Stichting Groenkracht – Dancing with Nature
In the afternoon of Tuesday 13 March, we met Rutger Spoelstra of Stichting Groenkracht in the Popta Garden in Delft. That morning, we had been able to cycle a short distance from Rotterdam to Natuurkampeerterrein de Grutto, and we had just put up our sopping wet tent. The sun that shone on the beautifully laid out Popta Garden was very welcome after the harsh weather of the previous days. Rutger led us through several gardens in Delft, showing us how they are a source of food, and contribute to nature and community building.
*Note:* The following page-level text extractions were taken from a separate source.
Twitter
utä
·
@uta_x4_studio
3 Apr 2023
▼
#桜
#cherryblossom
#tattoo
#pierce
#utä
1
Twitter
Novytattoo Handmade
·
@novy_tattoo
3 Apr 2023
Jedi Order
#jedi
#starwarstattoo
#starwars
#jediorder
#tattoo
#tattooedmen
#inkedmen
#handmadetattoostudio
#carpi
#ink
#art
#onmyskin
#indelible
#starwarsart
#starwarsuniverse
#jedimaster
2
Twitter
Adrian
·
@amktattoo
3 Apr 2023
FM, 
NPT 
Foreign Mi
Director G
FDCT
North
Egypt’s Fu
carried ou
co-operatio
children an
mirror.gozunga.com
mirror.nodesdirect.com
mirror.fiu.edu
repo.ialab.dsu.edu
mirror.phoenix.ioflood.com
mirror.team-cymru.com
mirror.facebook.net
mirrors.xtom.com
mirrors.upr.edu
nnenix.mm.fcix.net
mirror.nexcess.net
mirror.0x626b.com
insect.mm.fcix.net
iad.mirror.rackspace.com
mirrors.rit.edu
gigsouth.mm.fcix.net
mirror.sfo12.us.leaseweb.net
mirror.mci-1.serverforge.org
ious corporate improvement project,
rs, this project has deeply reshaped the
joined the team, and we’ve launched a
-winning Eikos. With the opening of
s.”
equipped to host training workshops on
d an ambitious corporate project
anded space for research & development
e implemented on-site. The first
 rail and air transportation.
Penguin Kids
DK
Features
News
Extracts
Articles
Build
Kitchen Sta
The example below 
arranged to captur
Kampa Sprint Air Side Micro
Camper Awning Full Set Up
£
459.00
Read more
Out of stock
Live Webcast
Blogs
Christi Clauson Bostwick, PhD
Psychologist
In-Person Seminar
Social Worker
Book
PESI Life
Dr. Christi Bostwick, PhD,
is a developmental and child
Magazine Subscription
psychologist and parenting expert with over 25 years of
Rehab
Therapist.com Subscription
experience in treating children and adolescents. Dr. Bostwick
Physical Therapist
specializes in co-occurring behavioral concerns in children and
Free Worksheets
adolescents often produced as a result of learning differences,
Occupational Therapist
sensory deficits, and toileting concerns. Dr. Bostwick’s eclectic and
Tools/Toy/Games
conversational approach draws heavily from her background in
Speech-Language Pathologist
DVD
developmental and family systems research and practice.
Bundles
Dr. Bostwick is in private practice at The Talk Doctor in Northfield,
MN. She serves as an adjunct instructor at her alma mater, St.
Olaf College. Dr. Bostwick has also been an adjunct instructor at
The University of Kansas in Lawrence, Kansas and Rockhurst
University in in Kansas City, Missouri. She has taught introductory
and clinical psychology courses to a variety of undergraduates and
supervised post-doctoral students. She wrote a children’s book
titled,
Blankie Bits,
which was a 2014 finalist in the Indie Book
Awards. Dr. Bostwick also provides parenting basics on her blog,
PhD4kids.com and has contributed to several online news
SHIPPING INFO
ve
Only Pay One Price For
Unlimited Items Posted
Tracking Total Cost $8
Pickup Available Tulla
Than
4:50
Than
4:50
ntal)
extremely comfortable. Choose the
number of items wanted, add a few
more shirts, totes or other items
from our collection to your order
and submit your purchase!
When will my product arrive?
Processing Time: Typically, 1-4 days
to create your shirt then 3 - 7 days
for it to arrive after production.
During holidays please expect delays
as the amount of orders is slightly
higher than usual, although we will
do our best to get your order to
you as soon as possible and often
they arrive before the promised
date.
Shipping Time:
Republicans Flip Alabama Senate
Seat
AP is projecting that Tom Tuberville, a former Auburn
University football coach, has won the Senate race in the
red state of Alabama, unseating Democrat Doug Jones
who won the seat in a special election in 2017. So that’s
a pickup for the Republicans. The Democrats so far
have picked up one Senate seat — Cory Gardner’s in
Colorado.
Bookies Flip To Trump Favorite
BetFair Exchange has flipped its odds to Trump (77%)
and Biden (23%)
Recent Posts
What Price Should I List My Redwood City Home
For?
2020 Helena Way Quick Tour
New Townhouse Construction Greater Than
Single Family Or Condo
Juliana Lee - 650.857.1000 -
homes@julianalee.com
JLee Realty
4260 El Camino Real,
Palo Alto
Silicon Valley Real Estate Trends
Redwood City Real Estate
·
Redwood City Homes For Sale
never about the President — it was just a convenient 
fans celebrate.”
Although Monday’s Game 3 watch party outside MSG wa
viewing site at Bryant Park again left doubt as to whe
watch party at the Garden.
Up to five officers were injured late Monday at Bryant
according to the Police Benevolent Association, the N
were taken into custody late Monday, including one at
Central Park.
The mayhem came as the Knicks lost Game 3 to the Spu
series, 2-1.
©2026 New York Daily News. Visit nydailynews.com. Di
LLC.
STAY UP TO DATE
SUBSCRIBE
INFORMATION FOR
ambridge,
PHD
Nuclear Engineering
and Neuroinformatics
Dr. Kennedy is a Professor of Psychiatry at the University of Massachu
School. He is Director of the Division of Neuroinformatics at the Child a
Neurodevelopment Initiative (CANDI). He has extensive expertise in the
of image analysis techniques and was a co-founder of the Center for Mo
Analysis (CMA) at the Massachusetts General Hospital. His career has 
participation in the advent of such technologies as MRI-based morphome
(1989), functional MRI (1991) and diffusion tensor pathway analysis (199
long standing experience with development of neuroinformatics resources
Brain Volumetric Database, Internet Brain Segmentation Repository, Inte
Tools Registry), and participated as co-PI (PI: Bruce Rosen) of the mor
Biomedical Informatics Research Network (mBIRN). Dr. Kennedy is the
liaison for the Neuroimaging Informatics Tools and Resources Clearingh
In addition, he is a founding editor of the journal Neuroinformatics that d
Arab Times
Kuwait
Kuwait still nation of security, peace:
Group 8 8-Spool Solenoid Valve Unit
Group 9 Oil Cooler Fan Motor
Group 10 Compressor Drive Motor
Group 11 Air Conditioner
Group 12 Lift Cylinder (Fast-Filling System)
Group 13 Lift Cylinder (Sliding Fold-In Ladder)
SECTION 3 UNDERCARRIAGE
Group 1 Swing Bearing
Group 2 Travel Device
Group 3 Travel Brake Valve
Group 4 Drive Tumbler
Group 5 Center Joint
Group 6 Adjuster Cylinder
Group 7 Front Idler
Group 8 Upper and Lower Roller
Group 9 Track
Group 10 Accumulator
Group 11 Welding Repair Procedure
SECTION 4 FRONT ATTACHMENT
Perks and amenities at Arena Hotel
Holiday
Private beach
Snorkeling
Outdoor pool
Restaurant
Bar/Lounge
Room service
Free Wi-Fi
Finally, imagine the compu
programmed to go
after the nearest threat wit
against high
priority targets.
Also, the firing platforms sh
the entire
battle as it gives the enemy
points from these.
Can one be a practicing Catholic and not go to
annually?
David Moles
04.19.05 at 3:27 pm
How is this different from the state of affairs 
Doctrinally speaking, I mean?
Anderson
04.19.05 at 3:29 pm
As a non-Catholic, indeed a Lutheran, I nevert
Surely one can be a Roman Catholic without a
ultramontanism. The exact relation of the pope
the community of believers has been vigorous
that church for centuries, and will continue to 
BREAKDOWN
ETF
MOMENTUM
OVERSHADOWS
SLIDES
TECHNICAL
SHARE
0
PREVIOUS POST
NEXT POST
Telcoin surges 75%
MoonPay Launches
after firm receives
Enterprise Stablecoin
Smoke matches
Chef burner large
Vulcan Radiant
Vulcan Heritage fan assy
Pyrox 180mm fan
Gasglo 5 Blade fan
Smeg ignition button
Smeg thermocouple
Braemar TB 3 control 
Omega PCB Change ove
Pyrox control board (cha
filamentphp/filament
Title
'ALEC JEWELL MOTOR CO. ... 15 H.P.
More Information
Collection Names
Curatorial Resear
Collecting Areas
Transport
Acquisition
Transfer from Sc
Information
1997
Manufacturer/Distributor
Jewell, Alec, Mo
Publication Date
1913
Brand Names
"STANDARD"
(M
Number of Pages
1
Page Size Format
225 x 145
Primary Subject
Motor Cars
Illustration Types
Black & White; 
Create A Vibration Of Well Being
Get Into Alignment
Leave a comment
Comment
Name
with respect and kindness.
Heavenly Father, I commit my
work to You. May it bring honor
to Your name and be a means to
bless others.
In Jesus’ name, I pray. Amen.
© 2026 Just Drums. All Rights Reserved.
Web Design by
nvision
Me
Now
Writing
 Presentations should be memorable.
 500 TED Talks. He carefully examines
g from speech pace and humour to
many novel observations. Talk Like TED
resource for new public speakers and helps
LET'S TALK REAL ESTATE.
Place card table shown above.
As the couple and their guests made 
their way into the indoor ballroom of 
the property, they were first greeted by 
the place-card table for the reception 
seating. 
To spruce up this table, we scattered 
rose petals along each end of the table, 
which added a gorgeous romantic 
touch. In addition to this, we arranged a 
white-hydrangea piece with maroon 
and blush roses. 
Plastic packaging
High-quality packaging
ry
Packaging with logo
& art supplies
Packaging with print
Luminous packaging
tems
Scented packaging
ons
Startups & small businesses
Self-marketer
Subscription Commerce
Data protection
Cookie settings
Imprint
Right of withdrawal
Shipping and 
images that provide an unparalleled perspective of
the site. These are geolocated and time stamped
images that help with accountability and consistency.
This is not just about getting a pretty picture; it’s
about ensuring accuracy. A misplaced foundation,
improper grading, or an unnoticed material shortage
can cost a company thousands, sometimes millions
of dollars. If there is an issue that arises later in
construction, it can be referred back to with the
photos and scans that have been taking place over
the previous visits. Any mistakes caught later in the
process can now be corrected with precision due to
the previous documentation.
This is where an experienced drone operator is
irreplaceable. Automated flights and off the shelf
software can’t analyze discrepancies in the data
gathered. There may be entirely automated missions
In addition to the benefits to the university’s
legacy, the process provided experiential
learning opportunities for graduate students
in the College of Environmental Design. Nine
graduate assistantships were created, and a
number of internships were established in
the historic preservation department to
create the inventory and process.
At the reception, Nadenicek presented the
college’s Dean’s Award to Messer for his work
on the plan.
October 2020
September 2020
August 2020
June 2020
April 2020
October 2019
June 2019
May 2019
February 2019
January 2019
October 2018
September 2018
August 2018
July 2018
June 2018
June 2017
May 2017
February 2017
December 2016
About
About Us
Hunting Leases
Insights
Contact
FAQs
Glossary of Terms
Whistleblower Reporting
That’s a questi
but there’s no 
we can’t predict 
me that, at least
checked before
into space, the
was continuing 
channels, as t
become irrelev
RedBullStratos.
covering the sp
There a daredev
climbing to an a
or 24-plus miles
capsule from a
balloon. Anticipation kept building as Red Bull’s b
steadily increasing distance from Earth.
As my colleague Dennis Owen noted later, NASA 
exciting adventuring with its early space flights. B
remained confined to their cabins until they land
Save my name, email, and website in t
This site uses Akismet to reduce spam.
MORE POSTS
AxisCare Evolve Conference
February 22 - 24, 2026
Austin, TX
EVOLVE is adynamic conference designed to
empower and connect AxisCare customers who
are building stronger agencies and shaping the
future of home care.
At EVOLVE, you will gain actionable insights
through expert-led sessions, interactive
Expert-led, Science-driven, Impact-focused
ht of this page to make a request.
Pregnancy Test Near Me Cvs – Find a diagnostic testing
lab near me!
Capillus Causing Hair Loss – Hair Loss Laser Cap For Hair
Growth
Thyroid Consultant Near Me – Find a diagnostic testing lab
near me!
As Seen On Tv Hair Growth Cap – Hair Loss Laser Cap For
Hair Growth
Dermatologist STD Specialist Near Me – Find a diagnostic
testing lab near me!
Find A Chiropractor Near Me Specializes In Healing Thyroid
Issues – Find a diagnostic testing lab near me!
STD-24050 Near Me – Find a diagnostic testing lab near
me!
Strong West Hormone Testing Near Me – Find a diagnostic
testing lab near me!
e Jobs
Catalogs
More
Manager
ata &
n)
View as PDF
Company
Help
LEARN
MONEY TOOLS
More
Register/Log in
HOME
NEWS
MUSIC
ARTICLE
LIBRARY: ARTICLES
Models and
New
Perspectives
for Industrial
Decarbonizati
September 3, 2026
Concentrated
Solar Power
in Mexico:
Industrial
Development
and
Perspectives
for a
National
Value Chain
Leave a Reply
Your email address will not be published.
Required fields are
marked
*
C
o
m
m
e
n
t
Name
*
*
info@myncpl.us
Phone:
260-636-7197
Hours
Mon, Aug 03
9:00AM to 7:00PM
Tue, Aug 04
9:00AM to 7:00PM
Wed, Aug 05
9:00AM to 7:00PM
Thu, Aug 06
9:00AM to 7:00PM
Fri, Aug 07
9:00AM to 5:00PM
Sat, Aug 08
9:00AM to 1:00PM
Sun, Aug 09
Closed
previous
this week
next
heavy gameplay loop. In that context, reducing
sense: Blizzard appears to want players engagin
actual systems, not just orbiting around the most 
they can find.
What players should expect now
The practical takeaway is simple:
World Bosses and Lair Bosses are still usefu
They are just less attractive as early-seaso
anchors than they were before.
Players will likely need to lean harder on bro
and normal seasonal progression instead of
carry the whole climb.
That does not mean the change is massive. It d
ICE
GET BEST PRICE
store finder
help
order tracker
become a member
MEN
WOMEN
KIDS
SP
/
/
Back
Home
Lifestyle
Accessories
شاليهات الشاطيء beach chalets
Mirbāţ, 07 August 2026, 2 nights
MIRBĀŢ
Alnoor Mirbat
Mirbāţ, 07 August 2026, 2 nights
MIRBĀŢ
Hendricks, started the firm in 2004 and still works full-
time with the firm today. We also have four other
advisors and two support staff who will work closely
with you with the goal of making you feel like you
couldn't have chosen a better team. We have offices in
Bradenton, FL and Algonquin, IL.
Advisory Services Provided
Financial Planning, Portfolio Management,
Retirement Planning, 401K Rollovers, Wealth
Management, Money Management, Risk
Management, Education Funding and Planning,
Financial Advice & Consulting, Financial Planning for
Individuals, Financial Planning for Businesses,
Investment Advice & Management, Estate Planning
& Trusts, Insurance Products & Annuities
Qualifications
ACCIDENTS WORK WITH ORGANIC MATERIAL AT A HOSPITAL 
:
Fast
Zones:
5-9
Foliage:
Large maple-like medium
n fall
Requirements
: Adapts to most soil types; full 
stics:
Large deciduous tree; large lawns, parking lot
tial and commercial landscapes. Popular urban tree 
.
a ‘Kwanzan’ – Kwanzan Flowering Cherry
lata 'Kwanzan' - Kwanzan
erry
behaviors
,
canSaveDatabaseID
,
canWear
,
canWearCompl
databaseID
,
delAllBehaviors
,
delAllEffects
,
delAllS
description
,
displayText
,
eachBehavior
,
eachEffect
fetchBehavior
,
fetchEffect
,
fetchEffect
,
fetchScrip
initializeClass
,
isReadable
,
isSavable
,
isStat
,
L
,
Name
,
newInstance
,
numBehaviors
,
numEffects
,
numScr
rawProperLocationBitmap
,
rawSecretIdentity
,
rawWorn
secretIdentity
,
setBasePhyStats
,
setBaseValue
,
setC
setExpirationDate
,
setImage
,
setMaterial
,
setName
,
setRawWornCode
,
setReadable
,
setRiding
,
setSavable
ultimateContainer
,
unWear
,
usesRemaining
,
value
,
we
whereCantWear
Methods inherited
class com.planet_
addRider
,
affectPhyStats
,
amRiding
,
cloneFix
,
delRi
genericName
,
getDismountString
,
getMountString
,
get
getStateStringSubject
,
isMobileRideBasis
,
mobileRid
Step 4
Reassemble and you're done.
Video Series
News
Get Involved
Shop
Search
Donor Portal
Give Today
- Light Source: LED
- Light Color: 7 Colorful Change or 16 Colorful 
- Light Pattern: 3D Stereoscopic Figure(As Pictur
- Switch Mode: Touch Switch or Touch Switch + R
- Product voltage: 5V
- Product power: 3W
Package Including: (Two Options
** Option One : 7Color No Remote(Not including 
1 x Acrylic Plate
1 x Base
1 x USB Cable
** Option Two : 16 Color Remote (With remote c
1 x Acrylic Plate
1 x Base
The Popta Garden where we start is next to a school and a road between blocks of flats. At the edges and in the shade, some shrubs and trees have been planted and are managed communally. In the middle, in a nice pattern, there are several vegetable gardens and school gardens. All are about the same size but have different shapes. The gardens are separated by old paving stones that used to cover the area where the garden is now. In addition to plants, various spots have been created where residents can sit and relax. When I talk to Rutger, the sun is shining and we are not the only ones who want to spend time in this lovely garden. Some residents drop by to see how the walnut tree is doing. It is important for the long-term involvement of the residents that they are involved in the design and layout of the garden from the very beginning. Stichting Groenkracht came to help because there was a demand from the neighbourhood, but tries to set up the gardens in such a way that the neighbourhood can manage them itself afterwards.
The next stop was the ProGrotius school. A short stop where Rutger points out the gardens through the fence. This also illustrates the educational role that Stichting Groenkracht has. They provide all kinds of courses on gardening. This is also an important part of the CampusFarm at the Delft campus. Students can rent a vegetable garden there for a year but can also take courses in the green spherical greenhouse found there.
Another neighbourhood garden can be found at Stuiverpad in Delfgauw. This garden is surrounded by new single-family dwellings with a nursery nearby. The emphasis in this garden is more on the communal. Vegetable gardens are also managed collectively. A little more experimentation is possible in the Papapvertuin, next to the sustainability centre de Papaver.
Rutger applies the principles of permaculture in the design of all the gardens. Important is that the garden is adapted to the local circumstances. This means taking into account shade and wind, but also other plants, animals and people. A thistle in the garden can be a sign that the plants you want will not fit there. Planting something that has similar needs to a thistle, such as an artichoke, might just work. Shrubs and pools can also be used to attract birds and toads, which helps keep the insect population manageable. Rutger calls this a dance with nature. Responding to the people in the neighbourhood means, for example, that in a neighbourhood with people who have time, relatively more vegetable gardens can be found, while in a neighbourhood where people have less time, the emphasis is more on the communal part of the garden. So each garden is attuned to its surroundings, with a role in food supply, an educational function, nature values or a social function.